Jackson’s compelling elucidation of the First Amendment’s core principle—that government must not interfere with the freedom of citizens to think and speak as they will—serves our nation to this day. Indeed, as FIRE noted in announcing the creation of the Justice Robert H. Jackson Fellowships, Justice Jackson’s “extraordinary commitment to liberty, independent thought and constitutional principle serves as a sterling example to FIRE and all who value freedom and the courage required to sustain it.” FIRE is proud to quote Justice Jackson’s opinion in Barnette at length in many of our correspondences with those who would deprive students and faculty of the “right to differ.”

Therefore it is extremely moving, sixty-four years later, to read Gathie and Marie’s recollections of the case that bears their name, albeit with a superfluous vowel. As the participants in the roundtable discussion make clear, Barnette was by no means an easy, obvious, or popular decision at the time. As our nation turned its attention to the war quickly gripping the world, nationalist sentiment ran high; thus the thought of defending the rights of citizens not to salute the flag and pledge allegiance to the United States struck many Americans as anathema. Indeed, as Shawn Francis Peters, a historian and professor at the University of Wisconsin–Madison School of Education, makes clear during the discussion, violent mobs had attacked communities of Jehovah’s Witnesses after the Court’s ruling in Minersville School District v. Gobitis, 310 U.S. 586 (1940), and Jehovah’s Witnesses across the country suffered persecution, both violent and otherwise, for their adherence to their faith.

In this climate, then, it took real bravery for Gathie and Marie—young schoolchildren—and their parents to stand up for their First Amendment rights, and real courage for Justice Jackson and the Supreme Court to recognize the moral and legal imperative set forth so boldly by our Constitution. Here are Gathie and Marie, reflecting on Barnette’s impact through the years:

Moderator: As the victors, how do you sisters think of this case? How do you think about being the Barnette sisters? The Court misspelled your name, but it is your case, and it is your principle that was vindicated. What does that mean to each of you in the lives you have lived since then?

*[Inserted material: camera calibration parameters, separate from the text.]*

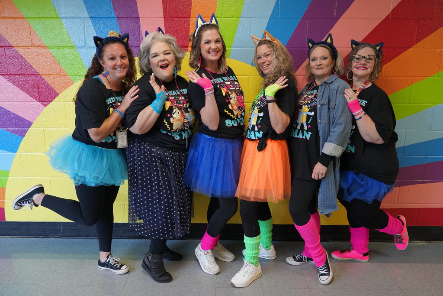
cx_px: 222
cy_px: 148
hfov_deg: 73.7
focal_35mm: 24
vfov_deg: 53.1
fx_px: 295
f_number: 4
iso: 2500
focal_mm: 24
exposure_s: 1/160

Edmonds: Well, I’m glad that it meant freedom for everyone, for their beliefs and that we could stand up for them and be proud of them and I’m glad that it was in our favor. And it helped out through the years for our children, when they had to face the same issue in school all the time. I’m just glad that everybody got, you know, helped by it.

Snodgrass: About the same thing. I am especially happy that it helped the kids after us, who came after us. Even, like she said, down to this day. It’s still giving them a freedom to go to school without harassment and everything. And it, I guess, it really means more to us today than it did sixty some years ago. Of course we think more about it today than we did then.

As we give thanks this year, we as Americans owe it to Gathie, Marie, and all those who stand up in the name of liberty to express our gratitude for the freedoms that we enjoy, and to recommit ourselves to their steadfast defense, come what may.